So I'm exploring WebGPU and figured it would be an interesting exercise to implement a basic neural network in it. Having little understanding of both GPU shader programming and neural networks and my only reference for WebGPU(w3.org/TR/webgpu and w3.org/TR/WGSL) being highly technical has made it really interesting indeed.
Anyway, somehow I've muddled my way to a point where I can actually perform feed forward and back propagation correctly on small network, also its blazingly fast compared to my js cpu implementation, even though I'm sure I'm severely underutilizing the hardware.
I've come to a point where I want to try bigger networks but I'm at a bit of a loss when it comes to workgroups and synchronizing execution. For the purpose of keeping it simple, I'll focus my problem on the feed forward operation:
Currently, I'm dispatching exactly the number of threads that correspond to the widest layer in the neural network. The idea is that each thread computes the value for a single neuron in the current layer and then hits a barrier and then every thread moves on to the next layer together, on and on.
The problem is, I only of two ways to set a barrier - either workgroupBarrier() or ending execution and dispatching a new pile of threads for the next layer.
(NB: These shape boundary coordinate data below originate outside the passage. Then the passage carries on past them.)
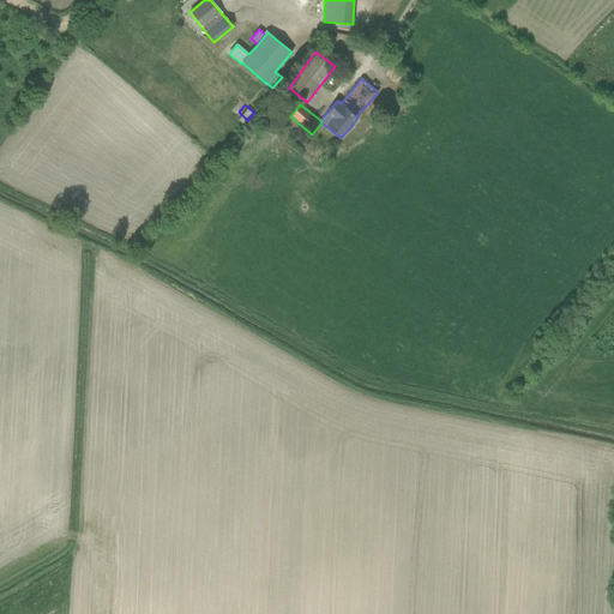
All buildings are outlined.
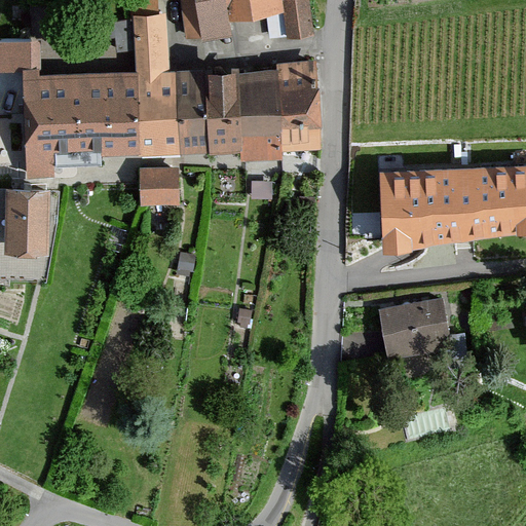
[(177,0),(186,48),(233,39),(230,24),(225,0),(177,0)]
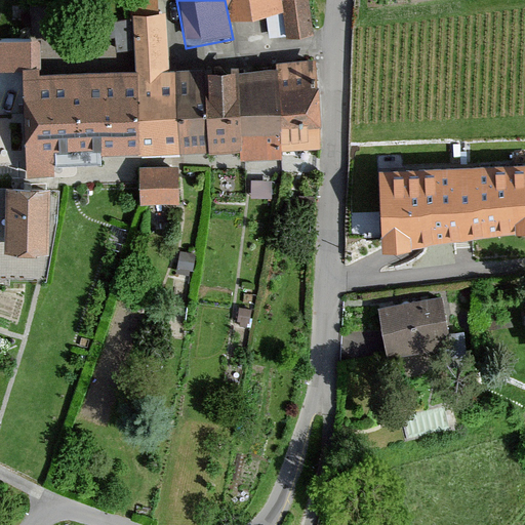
[(225,0),(230,24),(283,13),(280,1),(279,0),(225,0)]
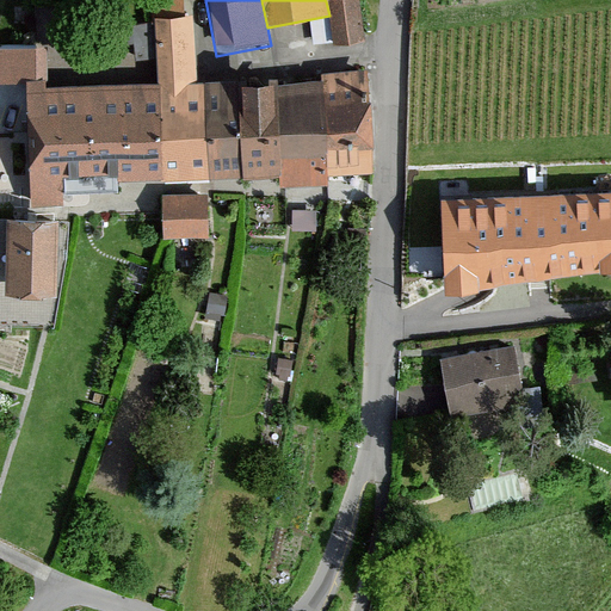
[(334,49),(365,44),(357,0),(331,0),(326,1),(329,16),(334,49)]
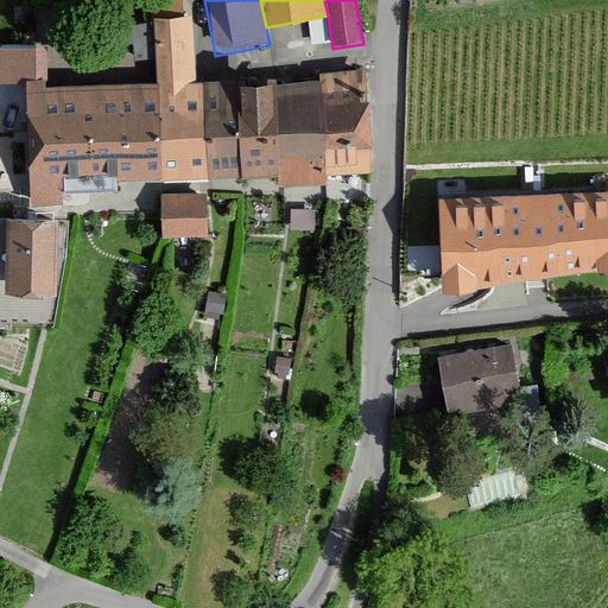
[(191,18),(156,19),(157,82),(162,181),(208,179),(204,82),(195,83),(191,18)]
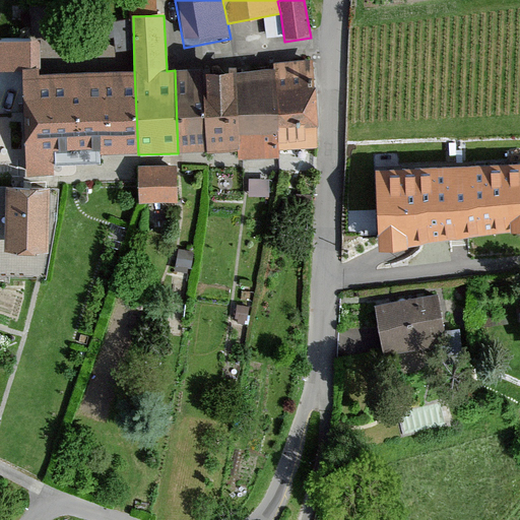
[(39,41),(0,41),(0,71),(40,71),(39,41)]
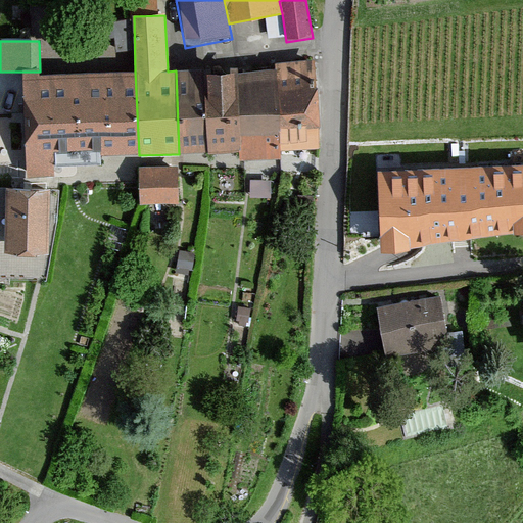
[(321,149),(316,62),(276,64),(276,70),(281,152),(321,149)]
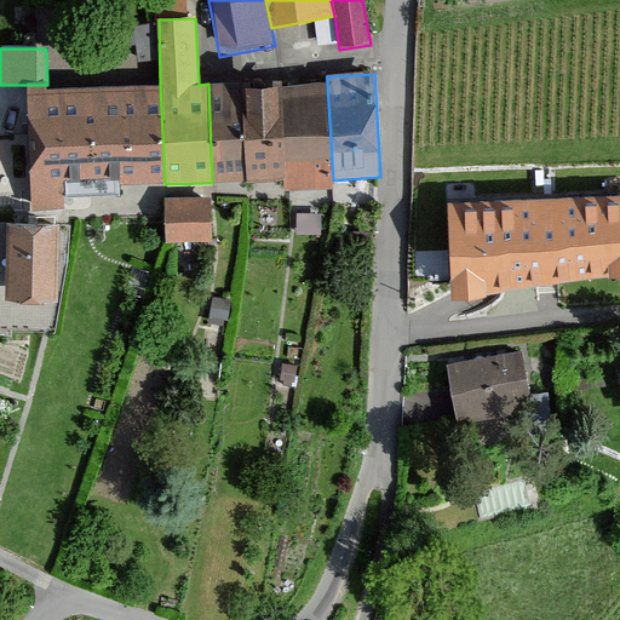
[(250,182),(250,82),(208,84),(212,183),(250,182)]
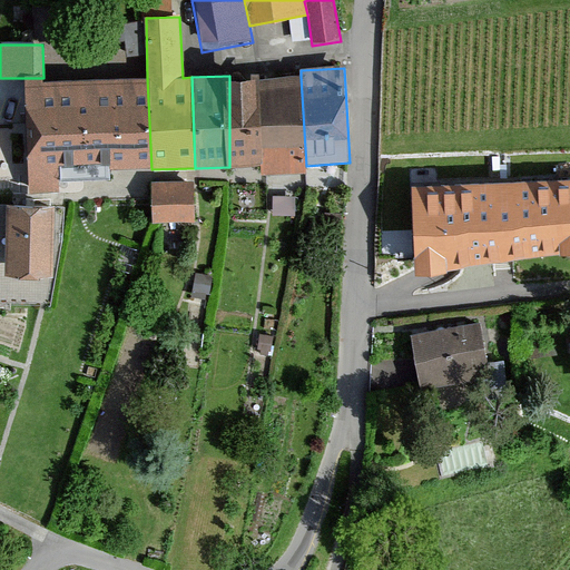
[(258,79),(257,76),(229,76),(229,167),(264,166),(258,79)]
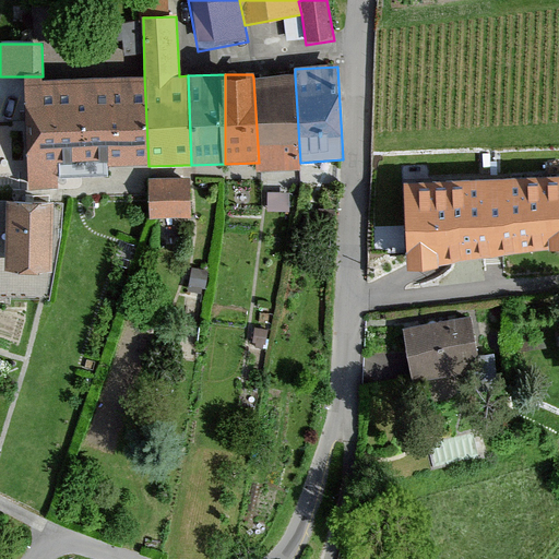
[(25,80),(30,192),(58,189),(58,169),(149,166),(144,75),(25,80)]
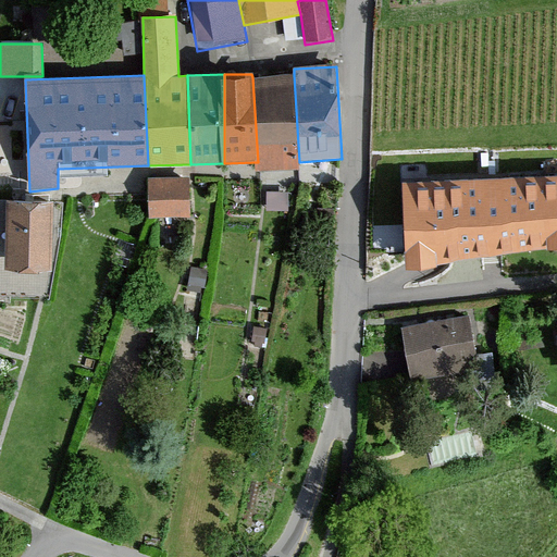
[(258,172),(299,170),(299,162),(294,75),(252,77),(258,162),(258,172)]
The problem with the first one is that it only works within a workgroup and I can only make workgroups so big before the performance starts suffering because from what I understand, only a single CU can work on a workgroup because of the need to share memory. If I make my workgroup 256x256 then it would get cut into chunks that the single CU would have to chew through while rest of the hardware sits idle. This limits how wide I can make my networks by how many threads a single CU can fit in it, pretty lame.
The problem with the second one is pretty obvious - a separate dispatch is just slow, much slower than a barrier from my testing.
As it is right now, I'm not using workgroup shared memory at all, all I want to do is dispatch an arbitrary number of threads and have a global barrier. As far as I understand though, WebGPU doesn't have a global barrier... except maybe storageBarrier?
Even after reading the 2 sentences on w3.org about what it is, I still have no clue as to what it is but I think its something to do with memory access synchronization rather than a global barrier. I did test it, the results come out correct, however even if I remove all barriers from my code the result comes out correct, perks of the SIMT execution style of GPU's I guess. However, I don't need it to be "probably correct" I need guaranteed correct, so I need a global barrier. Is storageBarrier the thing? If not then what is it?
Bonus question - why are there 3 dimensions to workgroups and dispatches, why not just have one?